I would like to create a pyspark dataframe composed of a list of datetimes with a specific frequency.
Currently I'm using this approach, which seems quite cumbersome and I'm pretty sure there are better ways
# Define date range
START_DATE = dt.datetime(2019,8,15,20,30,0)
END_DATE = dt.datetime(2019,8,16,15,43,0)
# Generate date range with pandas
timerange = pd.date_range(start=START_DATE, end=END_DATE, freq='15min')
# Convert to timestamp
timestamps = [int(x) for x in timerange.values.astype(np.int64) // 10 ** 9]
# Create pyspark dataframe from the above timestamps
(spark.createDataFrame(dates, IntegerType())

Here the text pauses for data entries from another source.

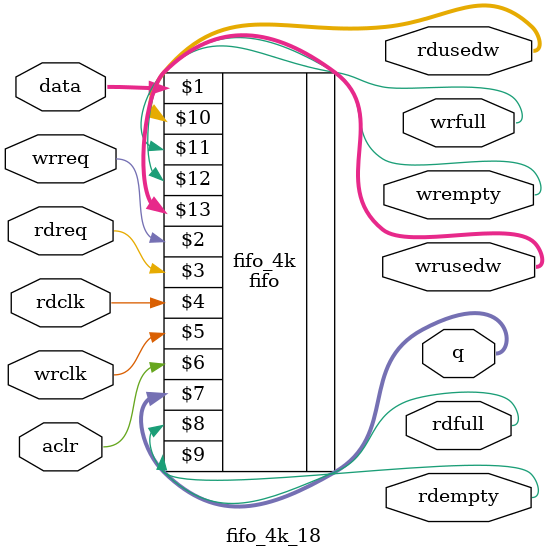
<source format=v>


module fifo_4k_18
  (input  [17:0] data,
   input         wrreq,
   input         wrclk,
   output 	 wrfull,
   output 	 wrempty,
   output [11:0] wrusedw,

   output [17:0] q,
   input         rdreq,
   input         rdclk,
   output 	 rdfull,
   output 	 rdempty,
   output [11:0] rdusedw,

   input 	 aclr );

fifo #(.width(18),.depth(4096),.addr_bits(12)) fifo_4k 
  ( data, wrreq, rdreq, rdclk, wrclk, aclr, q,
    rdfull, rdempty, rdusedw, wrfull, wrempty, wrusedw);
   
endmodule // fifo_4k_18

   

</source>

.withColumn('value_date', sf.from_unixtime('value'))
.drop('value')
.withColumnRenamed('value_date', 'date').show())
which otputs
+-------------------+
| date|
+-------------------+
|2019-08-15 20:30:00|
|2019-08-15 20:45:00|
|2019-08-15 21:00:00|
|2019-08-15 21:15:00|
|2019-08-15 21:30:00|
|2019-08-15 21:45:00|
|2019-08-15 22:00:00|
|2019-08-15 22:15:00|
|2019-08-15 22:30:00|
|2019-08-15 22:45:00|
|2019-08-15 23:00:00|
|2019-08-15 23:15:00|
|2019-08-15 23:30:00|
|2019-08-15 23:45:00|
|2019-08-16 00:00:00|
|2019-08-16 00:15:00|
|2019-08-16 00:30:00|
|2019-08-16 00:45:00|
|2019-08-16 01:00:00|
|2019-08-16 01:15:00|
+-------------------+
Can you suggest a smarter way to achieve this?
Thanks
Edit:
This seems to work
(spark.sql('SELECT sequence({start_date}, {end_date}, 60*15) as timestamp_seq'.format(
start_date=int(START_DATE.timestamp()), end_date=int(END_DATE.timestamp())
)).withColumn('timestamp', sf.explode('timestamp_seq'))
.select(sf.col('timestamp').cast('timestamp').alias('datetime'))).show()
but I'm unable to make it work without the conversion to timestamp.